- **ACTION ITEM A**: For each statement, decide whether it agrees with the reinsurance article below. Answer yes or no and quote the article's deciding words. (i) In 2003 the SEC fined AIG $10 million over a transaction with Brightpoint Inc. (ii) General Re intends to settle the allegations. (iii) Spitzer's investigation is run separately from the SEC's investigation, without coordination.

- **DOCUMENT SEGMENT**:
===============

The lawsuit charges that ROA assured regulators that its units had access to millions of dollars in reinsurance through General Re. But, according to the complaint, what were booked as recoverables under reinsurance agreements were actually loans, thanks to "non-contractual" understandings in a 1998 finite reinsurance agreement and two subsequent "unreported side agreements" in 2000 and 2002. These agreements allegedly protected Gen Re from excess losses. The regulators claim that ROA misrepresented the agreements, allowing them to think ROA had more reinsurance protection than it did. They are seeking recovery of those payments. General Re plans to fight the allegations.

The Securities and Exchange Commission is one of the regulatory agencies investigating financial reinsurance transactions. Their investigation dates back to 2003 when the Commission levied a $10 million fine against American International Group (AIG) concerning a transaction with mobile phone distributor Brightpoint Inc. At that time the SEC's director of enforcement, Stephen Cutler, characterized financial insurance and reinsurance as potentially being “vehicles to commit financial fraud,” and vowed that the SEC “will pursue insurance companies and other financial institutions that market or sell so-called financial products” used to mask the true financial condition of a company.

More recently, New York Attorney General Eliot Spitzer launched his own investigation, which is being coordinated with the SEC investigation. Insurers and reinsurers that have received subpoenas to date include CNA, Ace Ltd., Platinum Underwriters Holdings Ltd., MBIA Inc., St. Paul Travelers Cos., Swiss Re, Zurich Financial Services Group, and Berkshire Hathaway Inc.'s subsidiary General Re Corp. The recent resignation of AIG CEO Maurice "Hank" Greenberg is attributed in part to Mr. Spitzer's investigation of AIG as both a seller of finite insurance products as well as the buyer of such a product from General Re, allegedly to cover up deficiencies in AIG's loss reserves. The National Association of Insurance Commissioners also has held hearings concerning finite risk transactions to determine whether the use of some finite risk products should be challenged.

===============

- **DATA PROVIDED**:
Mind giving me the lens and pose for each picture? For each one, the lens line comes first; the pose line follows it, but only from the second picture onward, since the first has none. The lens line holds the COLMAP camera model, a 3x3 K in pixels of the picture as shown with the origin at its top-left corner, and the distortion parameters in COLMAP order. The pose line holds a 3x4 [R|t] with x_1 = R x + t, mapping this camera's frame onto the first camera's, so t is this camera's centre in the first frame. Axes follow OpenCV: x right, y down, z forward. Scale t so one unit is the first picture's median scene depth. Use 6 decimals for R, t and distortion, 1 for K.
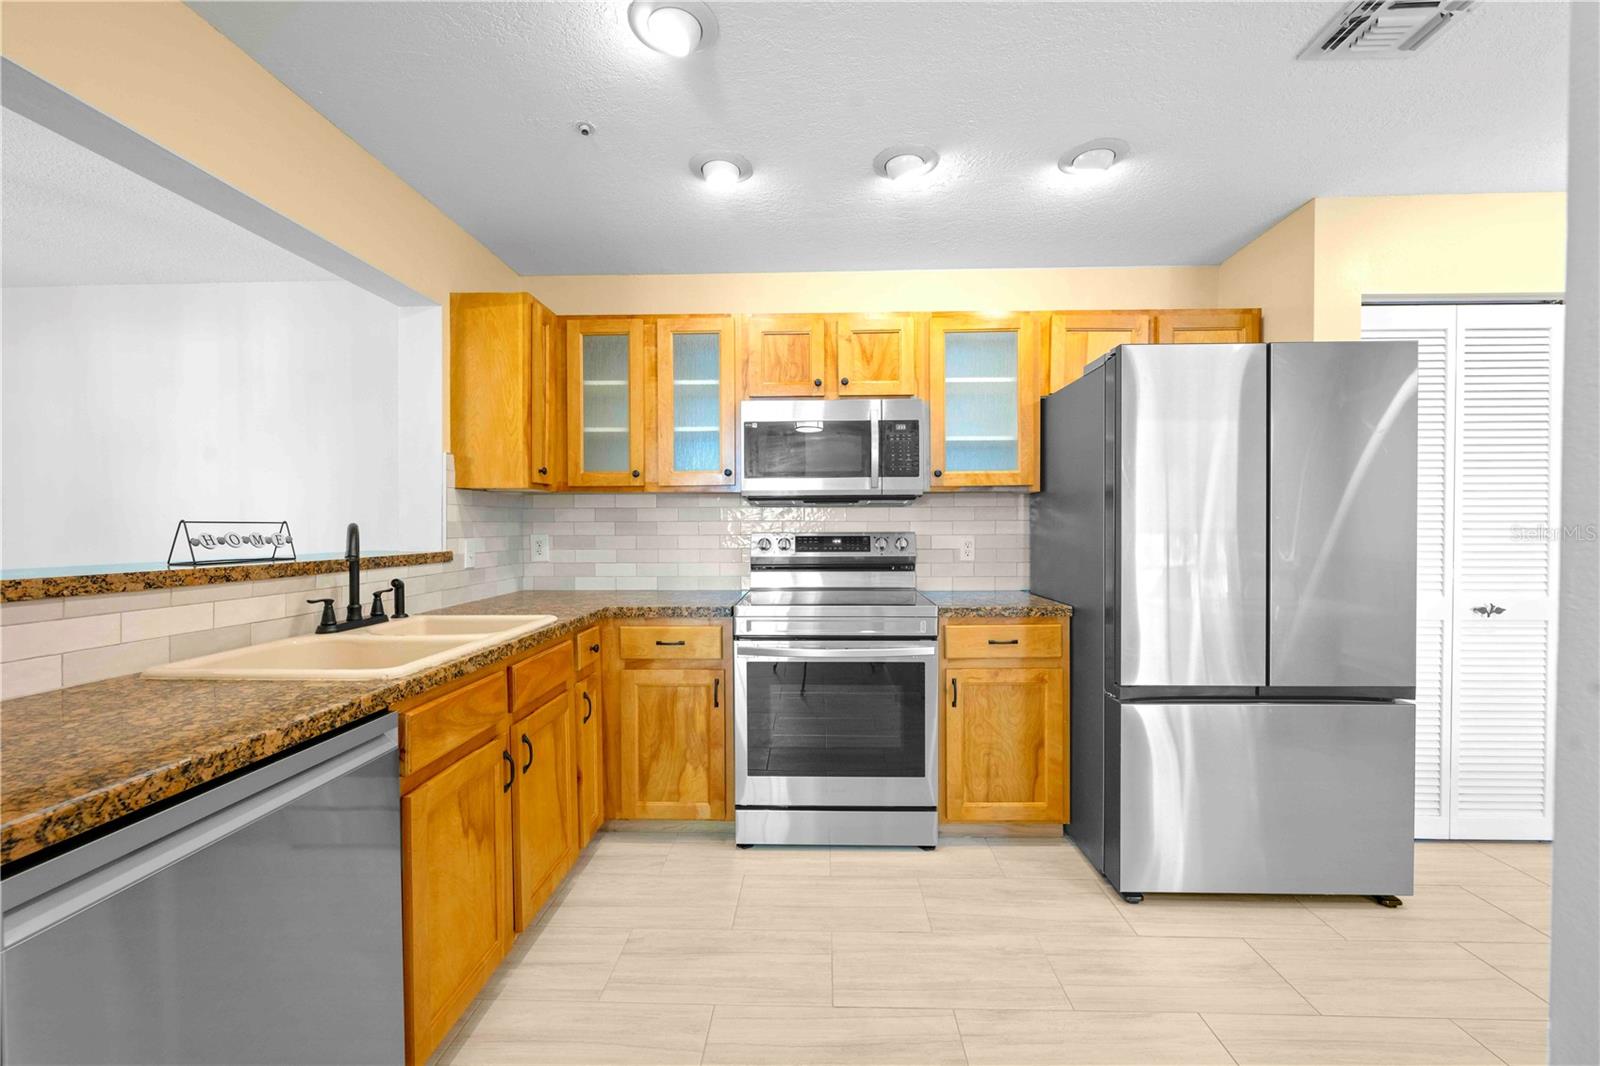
lens RADIAL K [[635.2, 0, 802.0], [0, 635.2, 536.1], [0, 0, 1]] dist [-0.002186, -0.000018]
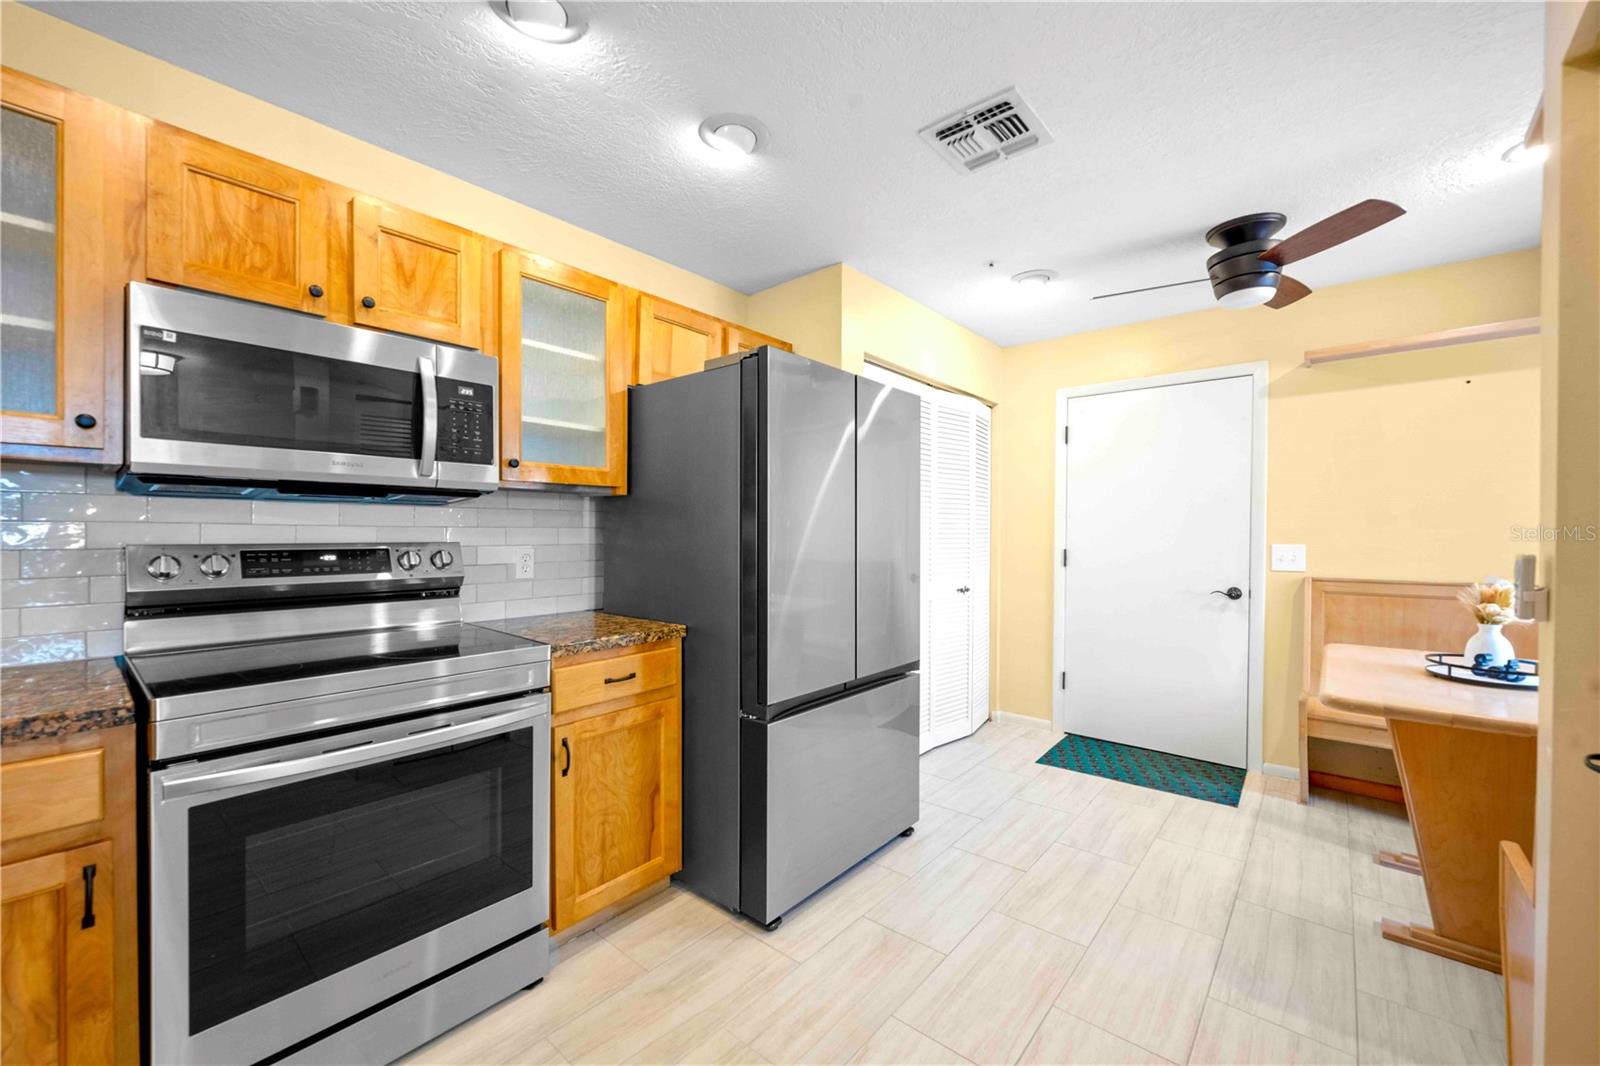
lens RADIAL K [[635.2, 0, 802.0], [0, 635.2, 536.1], [0, 0, 1]] dist [-0.002186, -0.000018]
pose [[0.620933, 0.001934, 0.783861, -0.174352], [0.003053, 0.999983, -0.004885, -0.010398], [-0.783857, 0.005427, 0.620917, 0.310681]]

===============

- **ACTION ITEM B**: Please reproduce the records above line for line, leaving out the pictures.

- **EXERCISE ANSWER A**:
(i) Yes: "the Commission levied a $10 million fine against American International Group (AIG) concerning a transaction with mobile phone distributor Brightpoint Inc."
(ii) No: "General Re plans to fight the allegations."
(iii) No: "which is being coordinated with the SEC investigation"

- **EXERCISE ANSWER B**:
Mind giving me the lens and pose for each picture? For each one, the lens line comes first; the pose line follows it, but only from the second picture onward, since the first has none. The lens line holds the COLMAP camera model, a 3x3 K in pixels of the picture as shown with the origin at its top-left corner, and the distortion parameters in COLMAP order. The pose line holds a 3x4 [R|t] with x_1 = R x + t, mapping this camera's frame onto the first camera's, so t is this camera's centre in the first frame. Axes follow OpenCV: x right, y down, z forward. Scale t so one unit is the first picture's median scene depth. Use 6 decimals for R, t and distortion, 1 for K.
lens RADIAL K [[635.2, 0, 802.0], [0, 635.2, 536.1], [0, 0, 1]] dist [-0.002186, -0.000018]
lens RADIAL K [[635.2, 0, 802.0], [0, 635.2, 536.1], [0, 0, 1]] dist [-0.002186, -0.000018]
pose [[0.620933, 0.001934, 0.783861, -0.174352], [0.003053, 0.999983, -0.004885, -0.010398], [-0.783857, 0.005427, 0.620917, 0.310681]]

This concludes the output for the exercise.